When an employee requests an exemption, both the ADA and Title VII of the civil rights law require that an employer engage in the interactive process to determine effective accommodations. Wu says these possible accommodations include:
• Receiving an alternate formulation of the vaccine.
• Wearing additional PPE such as a face mask while on site.
• Moving the employee’s workstation to a more isolated location.
• Working remotely.
• Granting a temporary leave of absence.
• Temporarily reassigning the employee to a different, less public-facing position or facility. (Note that employers are not obligated to create a position to accommodate an employee.).
Make a Written Policy
“An employer implementing a vaccine mandate should make sure to have an objective written policy based on business necessity (that is, actual job requirements) and apply the policy consistently,” Wu recommends. “The mandate can be narrowly tailored to apply only to specific employees whose job duties involve interaction with the public rather than the employer’s entire workforce.”

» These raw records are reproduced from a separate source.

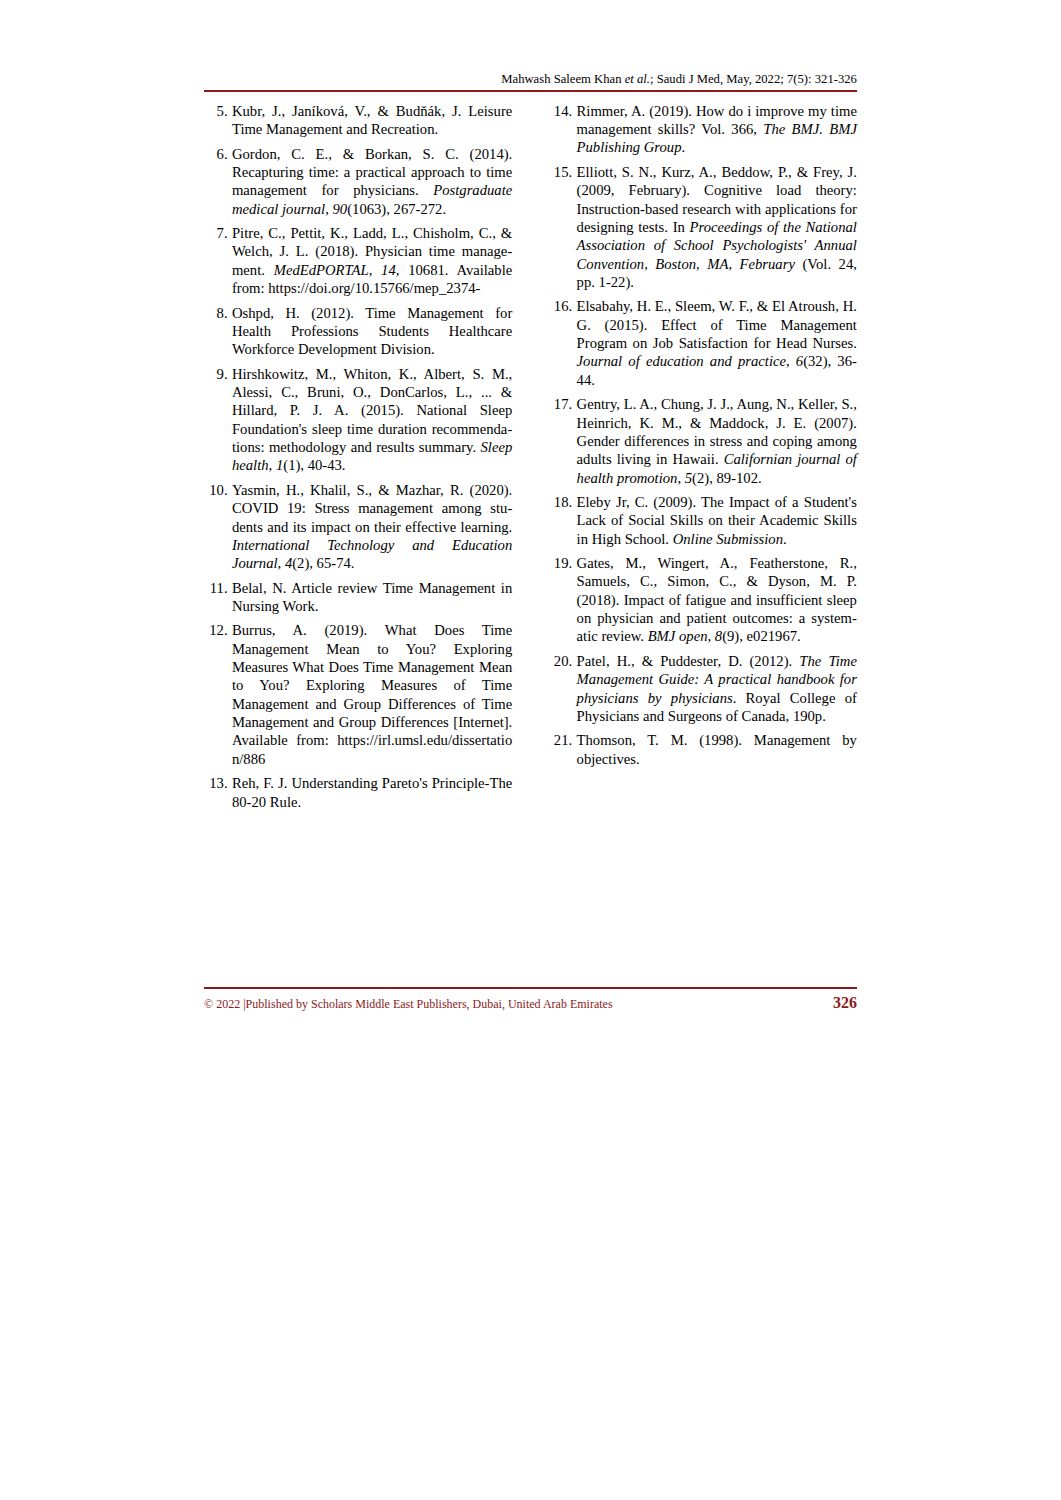Mahwash Saleem Khan et al.; Saudi J Med, May, 2022; 7(5): 321-326
5. Kubr, J., Janíková, V., & Budňák, J. Leisure Time Management and Recreation.
6. Gordon, C. E., & Borkan, S. C. (2014). Recapturing time: a practical approach to time management for physicians. Postgraduate medical journal, 90(1063), 267-272.
7. Pitre, C., Pettit, K., Ladd, L., Chisholm, C., & Welch, J. L. (2018). Physician time management. MedEdPORTAL, 14, 10681. Available from: https://doi.org/10.15766/mep_2374-
8. Oshpd, H. (2012). Time Management for Health Professions Students Healthcare Workforce Development Division.
9. Hirshkowitz, M., Whiton, K., Albert, S. M., Alessi, C., Bruni, O., DonCarlos, L., ... & Hillard, P. J. A. (2015). National Sleep Foundation's sleep time duration recommendations: methodology and results summary. Sleep health, 1(1), 40-43.
10. Yasmin, H., Khalil, S., & Mazhar, R. (2020). COVID 19: Stress management among students and its impact on their effective learning. International Technology and Education Journal, 4(2), 65-74.
11. Belal, N. Article review Time Management in Nursing Work.
12. Burrus, A. (2019). What Does Time Management Mean to You? Exploring Measures What Does Time Management Mean to You? Exploring Measures of Time Management and Group Differences of Time Management and Group Differences [Internet]. Available from: https://irl.umsl.edu/dissertation/886
13. Reh, F. J. Understanding Pareto's Principle-The 80-20 Rule.
14. Rimmer, A. (2019). How do i improve my time management skills? Vol. 366, The BMJ. BMJ Publishing Group.
15. Elliott, S. N., Kurz, A., Beddow, P., & Frey, J. (2009, February). Cognitive load theory: Instruction-based research with applications for designing tests. In Proceedings of the National Association of School Psychologists' Annual Convention, Boston, MA, February (Vol. 24, pp. 1-22).
16. Elsabahy, H. E., Sleem, W. F., & El Atroush, H. G. (2015). Effect of Time Management Program on Job Satisfaction for Head Nurses. Journal of education and practice, 6(32), 36-44.
17. Gentry, L. A., Chung, J. J., Aung, N., Keller, S., Heinrich, K. M., & Maddock, J. E. (2007). Gender differences in stress and coping among adults living in Hawaii. Californian journal of health promotion, 5(2), 89-102.
18. Eleby Jr, C. (2009). The Impact of a Student's Lack of Social Skills on their Academic Skills in High School. Online Submission.
19. Gates, M., Wingert, A., Featherstone, R., Samuels, C., Simon, C., & Dyson, M. P. (2018). Impact of fatigue and insufficient sleep on physician and patient outcomes: a systematic review. BMJ open, 8(9), e021967.
20. Patel, H., & Puddester, D. (2012). The Time Management Guide: A practical handbook for physicians by physicians. Royal College of Physicians and Surgeons of Canada, 190p.
21. Thomson, T. M. (1998). Management by objectives.
© 2022 |Published by Scholars Middle East Publishers, Dubai, United Arab Emirates 326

Employers also should educate their employees on the benefits of vaccination and the process to request an accommodation, she adds. If your company requires proof of vaccination, make sure to be careful about safeguarding the privacy of employees’ medical information, including but not limited to keeping it separate from personnel files.
Ultimately, employers should base the decision to institute a mandatory flu vaccine policy that can be extended to cover the COVID-19 vaccine, Wu stresses. It should be based on an evaluation of their industry, number of employees and specific workplace situations (for example, the number of employees working fully remotely or interacting with the public).